Du hast auch schon viel Mist mitgemacht, aber gerade dadurch
hast du gelernt, das „Gute“ mit anderen Augen zu sehen und
mehr zu würdigen - wart mal ab, wenn es dir mal wieder so
richtig mies geht (ohne, dass ich es dir wünsche, aber so
Phasen kommen ja nun mal), dann siehst du das wieder anders.

Ja, das meine ich ja - egal, wie viel Mist ich mache/mir passiert, es wird immer um einiges besser danach! Natürlich gibt es Tage, an denen ich überhaupt nicht so denke wie heute, aber selbst da kann ich nicht leugnen, dass ich in meinem ganzen Leben noch nie so richtig auf die Nase gefallen bin. Irgendwie bleibe ich immer stehen, egal, wie wackelig es ist. Mit einer Ausnahme vielleicht, aber selbst daraus ist jetzt ja was viel besseres geworden, oder glaubst Du, dass ich mit Monsieur an meiner Seite wirklich dieses Jahr weggehen würde? Wenns mir dann überhaupt so gut ginge momentan, Du weißt ja, von wegen runterziehen lassen usw. …

Jedenfalls meine ich, hast du den richtigen Weg gefunden, mit
Dingen umzugehen - nämlich das Gute daran zu sehen bzw. das
Beste draus zu machen!

Aber das isses ja! Ich MACHE nicht das Beste draus, es KOMMT zu mir, und das immer und immer wieder! Und das kapier ich einfach nicht.

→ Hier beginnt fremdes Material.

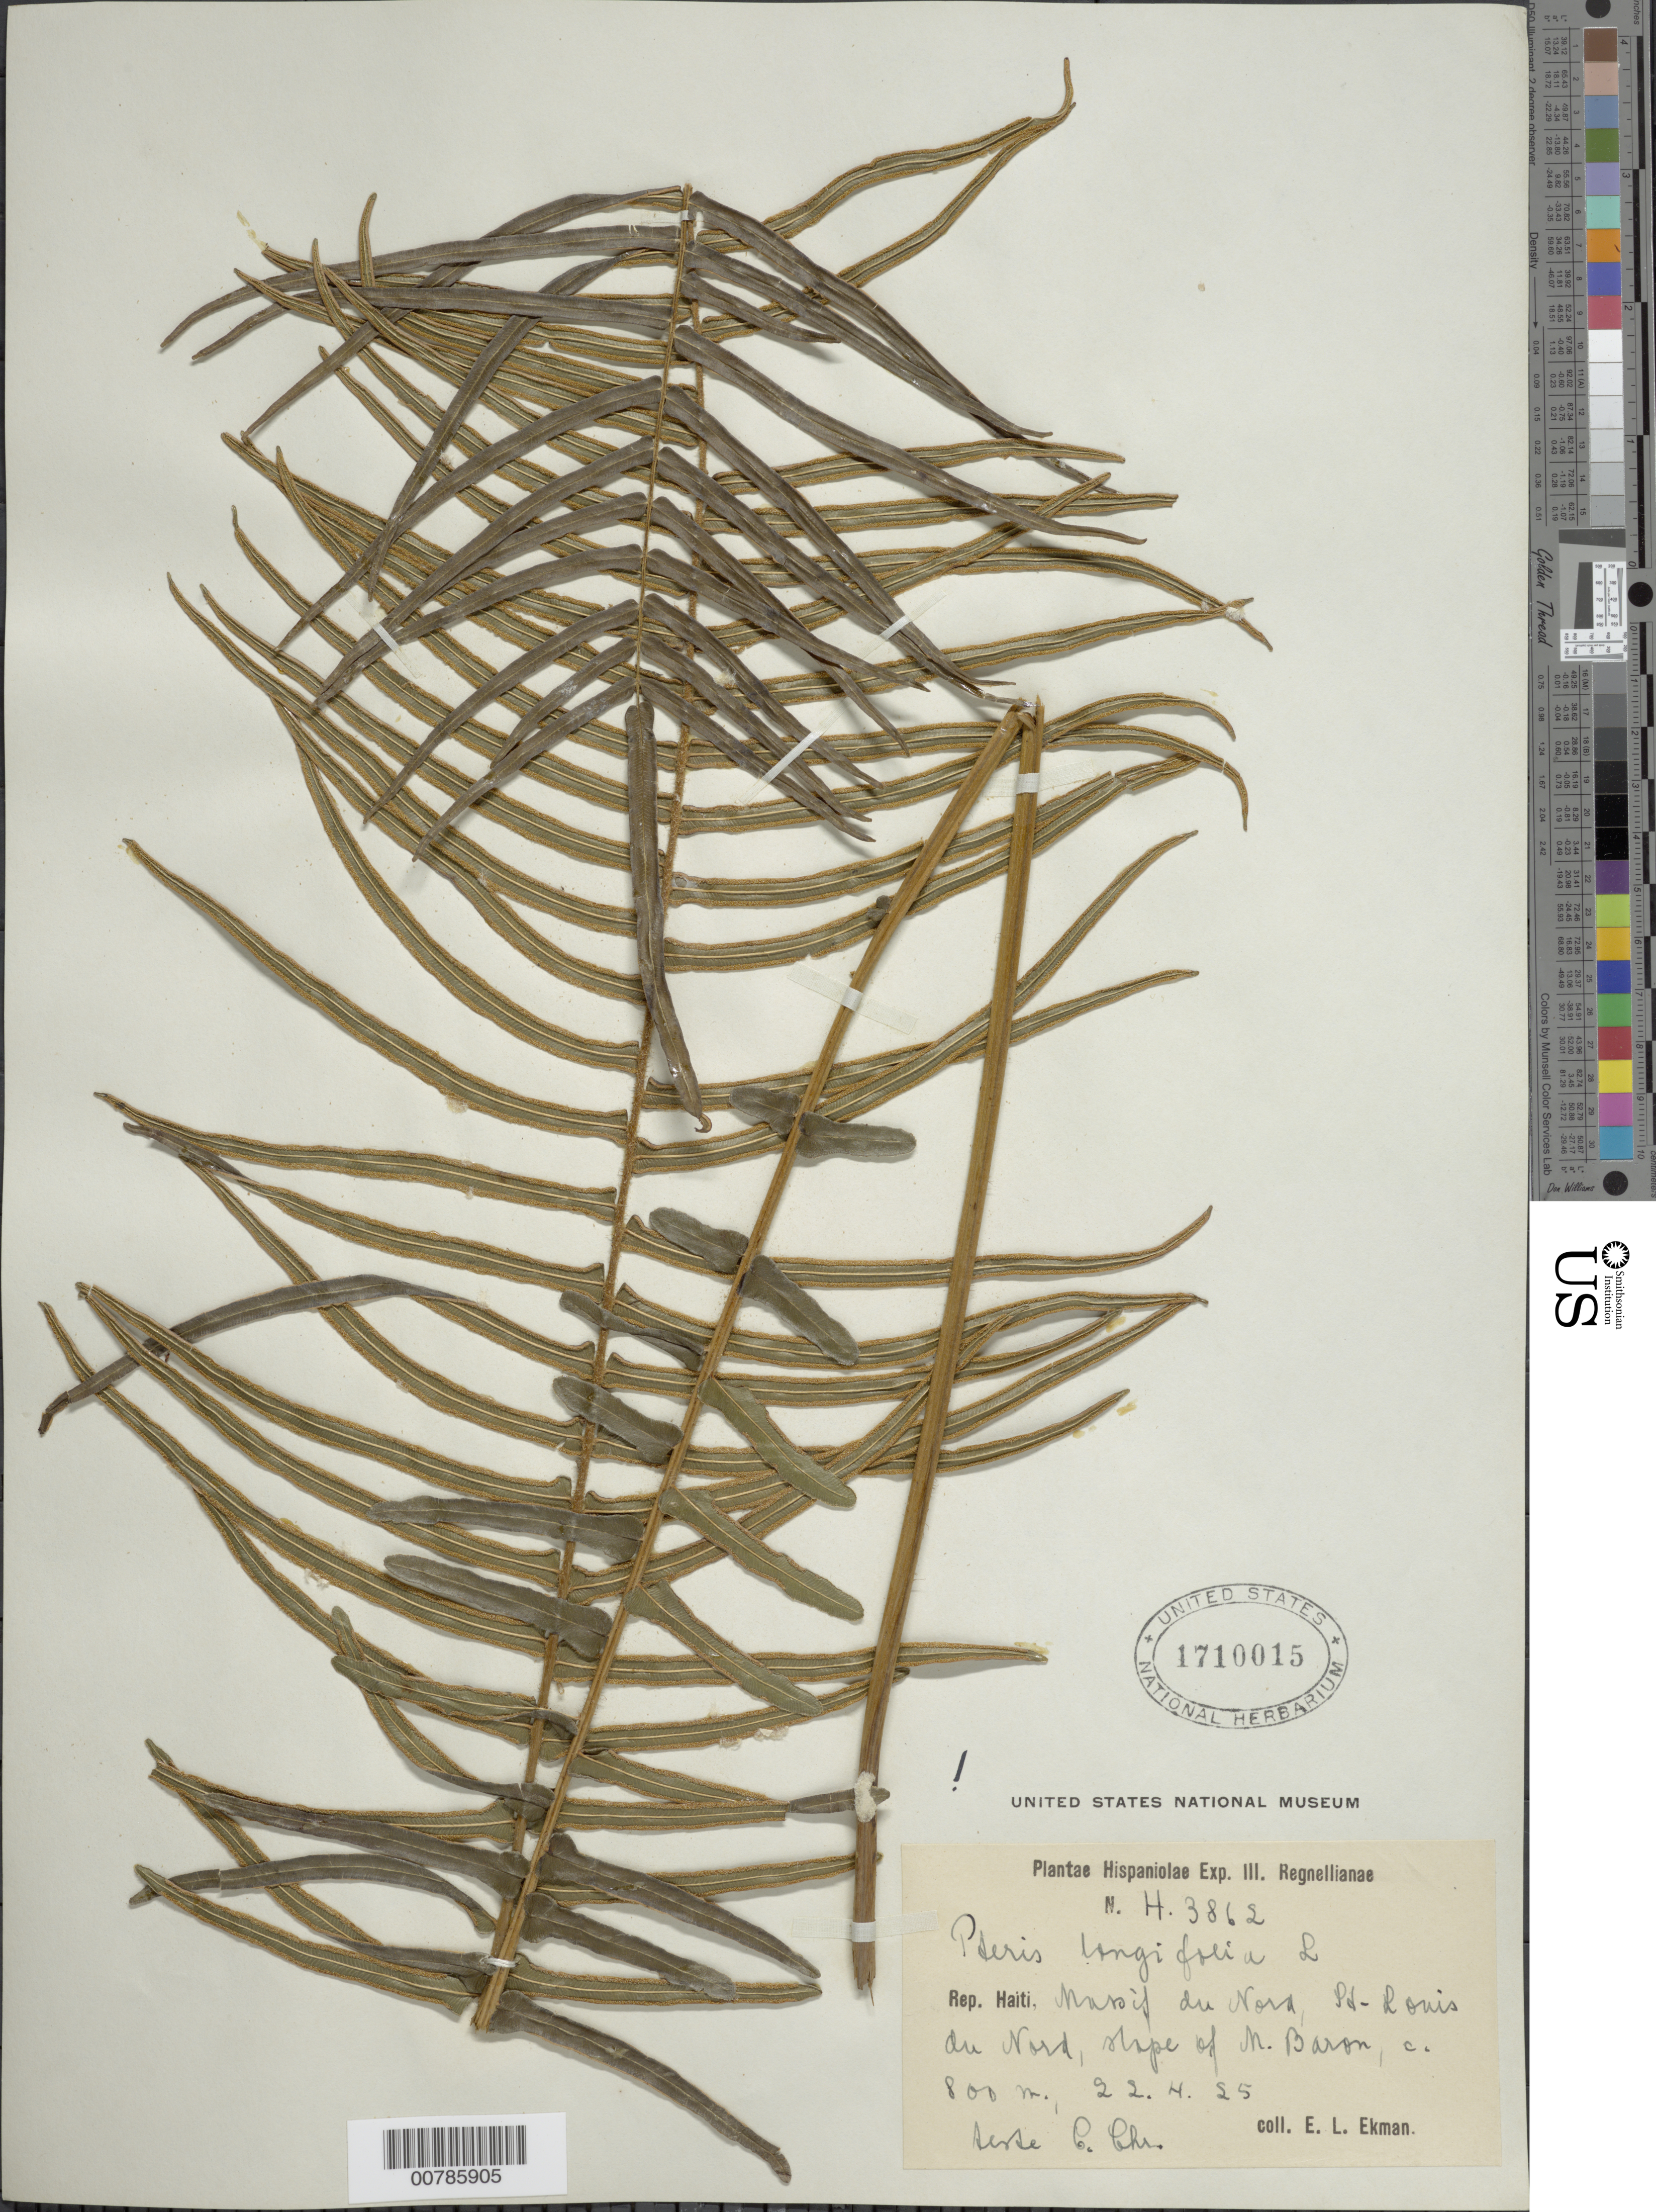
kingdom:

Ich arbeite noch dran, manchmal klappt es. :smile:

Kannst gerne was abhaben. :smiley:

Grüßlis
Natascha

Hei,

Die Geschichte mit dem Teufel kenne ich leicht anders: Wem es
dreckig geht, der wird im Jenseits umso mehr belohnt, und wem
es gut geht, der hat nachher nichts mehr zu erwarten, ergo ist
der, dem es dreckig geht, näher bei Gott.

also doch einmal Richtung Hölle bitte? :wink: Na, dann sollte ich mein Leben ja noch mehr genießen. *g*

Naja. *seufz* Besonders tröstend klingt das nicht, eher
zynisch.

Irgendwie schon…

Dieselbe Argumentation findet sich in ALLEN religiösen
Konzepten von Belohnung und Strafe. Wiedergeburt und Karma ist
auch eine, aber eine noch viel perfidere: Das Leiden der
Gerechten wird als Strafe für Verfehlungen in vorhergehenden
Leben interpretiert. Es wird also vorhandenes Leiden nicht nur
hingenommen, sondern auch noch so interpretiert, daß der
Leidende es gewissermaßen verdient hat.

Würde das bedeuten, dass ich - von diesem Glauben ausgehend - in meinem letzten Leben ein richtig toller, guter Mensch war und das jetzt gedankt bekomme? Oder dass ich im letzten Leben dermaßen viel gelitten habe, weil ich im vorletzten Leben ein schlechter Mensch war, dass ich jetzt für dieses Leiden wieder entschädigt werden soll?

Grüße
Natascha

Google
Google nach Bibel.txt oder irgend sowas.